Common mistakes to avoid
- Signing the documents but never funding the trust — the most common, and costliest, planning failure we see.
- Naming a single beneficiary 'to keep it simple' and trusting them to share — it rarely happens that way.
- Letting an old will from another state stand after moving to Arizona; community-property rules change the outcome.
Fees
Flat-fee packages for single, joint, and blended-family plans, including funding.
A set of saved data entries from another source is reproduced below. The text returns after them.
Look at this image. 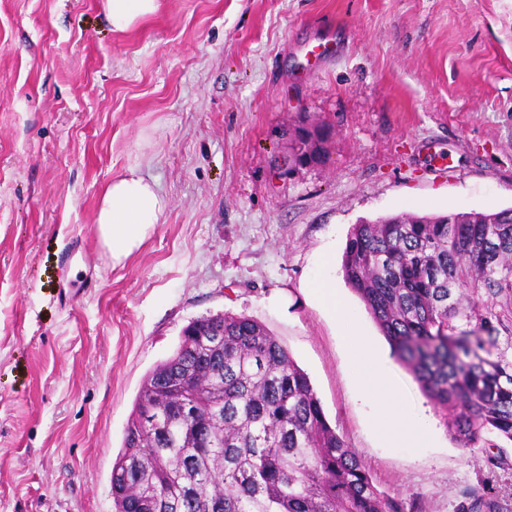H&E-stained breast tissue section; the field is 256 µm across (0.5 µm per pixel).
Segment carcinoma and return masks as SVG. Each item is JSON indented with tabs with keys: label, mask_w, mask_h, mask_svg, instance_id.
<instances>
[{
	"label": "carcinoma",
	"mask_w": 512,
	"mask_h": 512,
	"mask_svg": "<svg viewBox=\"0 0 512 512\" xmlns=\"http://www.w3.org/2000/svg\"><path fill=\"white\" fill-rule=\"evenodd\" d=\"M297 136L298 159L320 150ZM393 352L444 415L451 439L480 449L494 468L512 464V209L402 213L353 225L342 257ZM171 357L143 379L112 465L115 512H164L192 487L183 512H425L379 491L362 460L327 421L306 373L267 328L226 313L184 329ZM187 381L201 412L220 403L213 447L190 425L152 422L162 382ZM463 512H500L496 497L467 493Z\"/></svg>",
	"instance_id": "cac0c4a2"
}]
</instances>
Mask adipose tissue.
I'll use <instances>...</instances> for the list:
<instances>
[{
	"mask_svg": "<svg viewBox=\"0 0 512 512\" xmlns=\"http://www.w3.org/2000/svg\"><path fill=\"white\" fill-rule=\"evenodd\" d=\"M159 0H102V10L113 30L125 32L159 10ZM167 202L157 182L145 172L142 159H134L103 190L94 216L101 246L113 264L123 263L163 223ZM317 299L336 317L342 336L354 349L355 376L362 399L374 403L378 420L389 437L415 447L422 444L425 428L406 417L386 382L376 355L366 346L361 324L340 305L327 274L313 283Z\"/></svg>",
	"mask_w": 512,
	"mask_h": 512,
	"instance_id": "1",
	"label": "adipose tissue"
}]
</instances>
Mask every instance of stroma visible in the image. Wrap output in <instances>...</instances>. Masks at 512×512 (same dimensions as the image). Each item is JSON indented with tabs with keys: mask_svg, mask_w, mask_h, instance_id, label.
Returning a JSON list of instances; mask_svg holds the SVG:
<instances>
[{
	"mask_svg": "<svg viewBox=\"0 0 512 512\" xmlns=\"http://www.w3.org/2000/svg\"><path fill=\"white\" fill-rule=\"evenodd\" d=\"M331 30L342 51L310 66ZM305 128L321 150L297 163ZM139 153L167 212L116 266L93 217ZM510 207L512 0H161L126 32L99 0H0V512H114L145 375L216 313L278 339L381 491L512 512V470L453 443L341 269L360 221ZM325 255L425 447L358 399L307 287ZM466 495L470 501L462 505V512H500V505L495 496L477 491Z\"/></svg>",
	"mask_w": 512,
	"mask_h": 512,
	"instance_id": "stroma-1",
	"label": "stroma"
}]
</instances>
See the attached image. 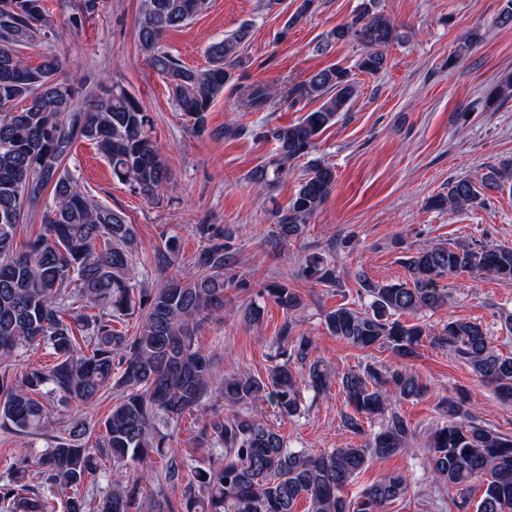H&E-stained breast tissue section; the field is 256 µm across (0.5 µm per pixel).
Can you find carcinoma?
<instances>
[{
	"label": "carcinoma",
	"instance_id": "1",
	"mask_svg": "<svg viewBox=\"0 0 512 512\" xmlns=\"http://www.w3.org/2000/svg\"><path fill=\"white\" fill-rule=\"evenodd\" d=\"M315 0H294L296 8L284 22L285 38L312 9ZM208 8V0H142L136 31L150 65L169 80L178 109L206 127V114L233 80L243 63L242 49L250 30H238L207 47L209 66L189 68L161 46L166 31L188 24ZM55 34L45 0H0V360L31 345L53 355V365H32L17 380L0 374V425L21 435L41 436L47 448L29 473L30 463L10 467L0 485V512H87L80 496L87 477H94L103 460L112 458L110 489L94 506L96 512H137L149 502V512H385L388 504L409 494L410 478L390 474L350 499L344 490L375 458L410 452L415 430L391 408L420 397L425 386L417 376L393 366L374 363L341 377V389L352 413L345 428L365 435L364 420L384 417L363 446H346L318 454L287 446L280 431L251 415L253 404L269 398L283 419L300 414L298 383L316 394L329 388L331 373L310 360L313 340L295 334L292 316L301 298L287 284L271 282L266 293L286 313L274 346V365L264 378L239 371L224 379L227 414L205 421L198 444L219 452L220 462L199 468L184 480V461L167 445L162 429L181 421L213 393L214 362L195 345L194 336L206 324L221 319L224 289L247 291L250 283L235 273L231 232L216 224H198L206 245L194 256V276L176 272L151 290L139 286L132 264L136 233L123 213L93 200L62 164L73 146L94 144L112 171L147 200L158 197L169 180V169L152 135L153 120L139 98L119 86L105 87L98 97L79 100V78L65 71L56 56L30 66L20 48ZM401 33L373 3L339 24L317 43L326 54L339 42L357 41L363 53L355 68L377 74L387 67L385 49ZM358 86L347 68L329 66L313 72L289 92L293 106L315 101L319 106L297 123L263 132L276 143L274 159L253 168L249 182L268 192L277 188L288 166L310 155L319 134L332 125L356 96ZM268 100L261 87L245 90L243 106L258 109ZM512 177V161L491 167L476 184L455 181L448 194L429 200V207L465 210L484 202L483 192ZM336 183V169L310 161L305 179L288 207L273 211L270 243L283 246L303 233ZM52 201H43L46 190ZM42 210V231L17 248L20 224ZM181 242L167 238L151 256L153 267L165 273L179 264ZM409 278L401 282L359 279L365 309L343 304L325 315V326L336 338L361 349L387 347L397 358L412 360L423 340L450 349L472 369L478 382L492 388L504 403L512 402V356L499 354L482 324L448 319L440 329L399 317L448 304L439 280L466 272L474 278L512 283V248L457 242L452 246H419L404 255ZM298 275L313 285L334 286L335 266L313 252ZM96 314H89L90 310ZM136 313L139 332L128 336L114 323ZM123 396L103 419L104 434L95 451L83 447L88 428L73 422L52 432L47 405L54 401L90 402L108 385ZM469 394L459 389L444 403L445 420L424 443L423 471L455 490L452 504L469 512V484L483 479L476 512H512V437L475 422L466 409ZM167 460L153 482L145 478L151 455ZM180 488L175 500L169 490Z\"/></svg>",
	"mask_w": 512,
	"mask_h": 512
}]
</instances>
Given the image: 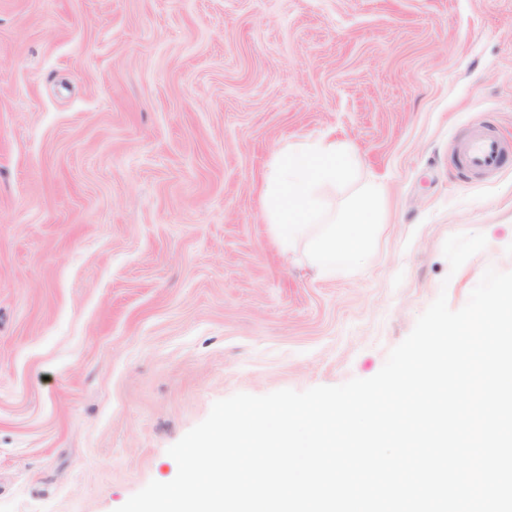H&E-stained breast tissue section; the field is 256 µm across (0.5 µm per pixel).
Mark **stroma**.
Returning <instances> with one entry per match:
<instances>
[{
	"label": "stroma",
	"instance_id": "obj_1",
	"mask_svg": "<svg viewBox=\"0 0 512 512\" xmlns=\"http://www.w3.org/2000/svg\"><path fill=\"white\" fill-rule=\"evenodd\" d=\"M512 0H0V512H115L214 402L378 373L446 293L512 272ZM350 146L373 254L314 277L264 177ZM484 250L450 272L446 238ZM512 143L498 131L485 127H472L459 141L457 164L472 173L498 171L511 153Z\"/></svg>",
	"mask_w": 512,
	"mask_h": 512
}]
</instances>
Quoted in writing at the design meeting.
How a case moves through our office
- 01
Design meeting
Goals, beneficiaries, fiduciaries, and asset summary.
- 02
Drafting
Coordinated documents prepared and delivered for review in 7–14 days.
- 03
Signing
Formal execution with witnesses and a notary at our office.
- 04
Funding
Deeds recorded, accounts retitled, beneficiaries updated — completed, not assigned to you.
Governing law
- A.R.S. Title 14
- Arizona Trust Code and probate code — controlling authority for wills and trusts.
Citations are general references, not legal advice. Statutes are amended; consult counsel for the current text as it applies to your matter.
Estate Planning by city
Each page below covers the local court, ZIP codes, neighborhoods, and the issues that come up most in that city.
Common questions
- Do I need a trust?
- If you own a home in Arizona, almost certainly yes — to avoid probate.
- How often should I update?
- Every 3–5 years, or sooner after a major life change.
- Can I write my own will?
- Yes — Arizona recognizes holographic wills — but the savings rarely justify the risk to your family.
- What does it cost?
- Our standard single and joint trust packages are flat-fee. We quote the full cost in writing at the design meeting.
- Who should be my trustee?
- Often a spouse, then an adult child or trusted sibling — sometimes a professional fiduciary. We will help you think it through.